> [QUESTIONS]
- 1) In the wordcloud analysis text, repeat everything from "Creating individual wordclouds" down to "come out neutral.", swapping "wordclouds" for "word clouds".
- 2) For each statement, say yes or no to whether the wordcloud analysis text agrees with it, and quote the words of the text that decide it. (a) The wordclouds for the four houses showed significant differences in house themes. (b) In the individual wordclouds, the words with the highest TF-IDF scores were names. (c) A semantic sentiment analysis was carried out as part of the project.

> [TEXT EXCERPT]
☆ ☆ ☆ ☆

We did still analyze the texts from the characters in the 'Hogwarts' houses to see if some of our initial thoughts held up. We expected to see different words in focus for the four houses. However, many of the words were the same, like 'Harry' and 'Hogwarts'. There were some differences in the words with lower TF-IDF scores, but generally the house wordclouds did not show significant differences in house themes. The biggest standout was the word 'Newt' in the 'Hufflepuff' wordcloud. As 'Newt Scamander' is the main character of the 'Fantastic beasts' series his importance makes a lot of sense.
Creating individual wordclouds showed interesting results. There were clearer differences in the words, and they matched with our expectations for the characters. The words with highest TF-IDF scores were names, which is understandable as names are pretty unique and often not used in many contexts. Hereafter the wordclouds mostly showed nouns and other factual words. This makes sense for a wikipedia page. However, since the wiki pages are written by fans we could not have simply expected factual, formal language and an analysis like the one we made is usefull to understand the trustworthiness of the pages. They seems to thouroughly describe the events in the lore, without presenting subjective perspectives. However, an add-on for the project could be to make a semantic sentiment analysis, which we would expect would come out neutral.

☆ ☆ ☆ ☆

> [EXTRACTED INFORMATION]
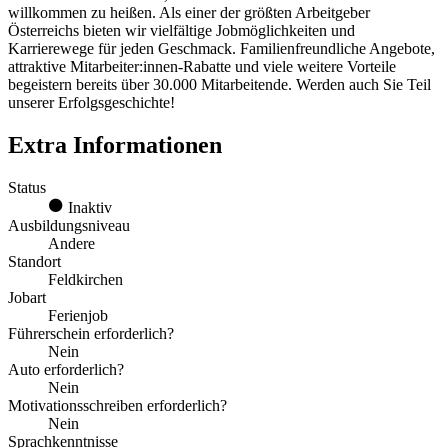
willkommen zu heißen. Als einer der größten Arbeitgeber
Österreichs bieten wir vielfältige Jobmöglichkeiten und
Karrierewege für jeden Geschmack. Familienfreundliche Angebote,
attraktive Mitarbeiter:innen-Rabatte und viele weitere Vorteile
begeistern bereits über 30.000 Mitarbeitende. Werden auch Sie Teil
unserer Erfolgsgeschichte!
Extra Informationen
Status
Inaktiv
Ausbildungsniveau
Andere
Standort
Feldkirchen
Jobart
Ferienjob
Führerschein erforderlich?
Nein
Auto erforderlich?
Nein
Motivationsschreiben erforderlich?
Nein
Sprachkenntnisse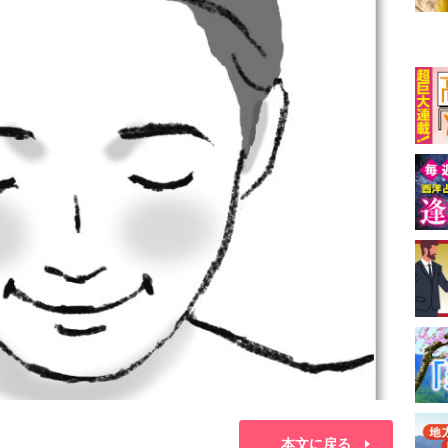
本文に戻る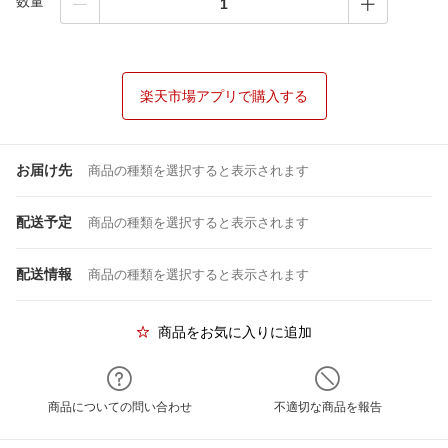
数量
楽天市場アプリで購入する
お届け先
商品の種類を選択すると表示されます
配送予定
商品の種類を選択すると表示されます
配送情報
商品の種類を選択すると表示されます
商品をお気に入りに追加
商品についての問い合わせ
不適切な商品を報告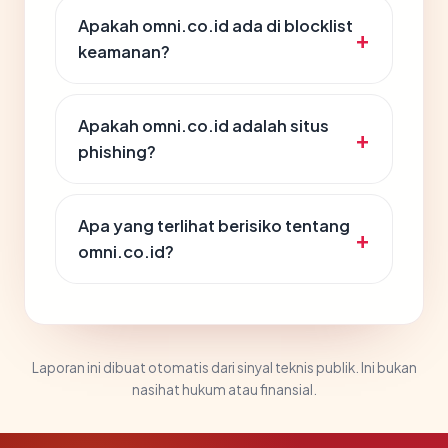
Apakah omni.co.id ada di blocklist
keamanan?
Apakah omni.co.id adalah situs
phishing?
Apa yang terlihat berisiko tentang
omni.co.id?
Laporan ini dibuat otomatis dari sinyal teknis publik. Ini bukan
nasihat hukum atau finansial.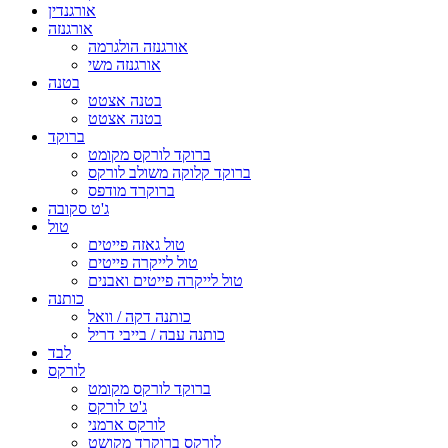
אורגנדין
אורגנזה
אורגנזה הולגרמה
אורגנזה משי
בטנה
בטנה אצטט
בטנה אצטט
ברוקד
ברוקד לורקס מקומט
ברוקד קלוקה משולב לורקס
ברוקרד מודפס
ג'ט סקובה
טול
טול גאזה פייטים
טול לייקרה פייטים
טול לייקרה פייטים ואבנים
כותנה
כותנה דקה / וואל
כותנה עבה / בייבי דריל
לבד
לורקס
ברוקד לורקס מקומט
ג'ט לורקס
לורקס ארמני
לורקס ברוקרד מקושט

☆ ☆ ☆ ☆

> [SOLUTIONS PER TASK]
- 1)
Creating individual word clouds showed interesting results. There were clearer differences in the words, and they matched with our expectations for the characters. The words with highest TF-IDF scores were names, which is understandable as names are pretty unique and often not used in many contexts. Hereafter the word clouds mostly showed nouns and other factual words. This makes sense for a wikipedia page. However, since the wiki pages are written by fans we could not have simply expected factual, formal language and an analysis like the one we made is usefull to understand the trustworthiness of the pages. They seems to thouroughly describe the events in the lore, without presenting subjective perspectives. However, an add-on for the project could be to make a semantic sentiment analysis, which we would expect would come out neutral.

- 2)
(a) No: "generally the house wordclouds did not show significant differences in house themes"
(b) Yes: "The words with highest TF-IDF scores were names"
(c) No: "an add-on for the project could be to make a semantic sentiment analysis"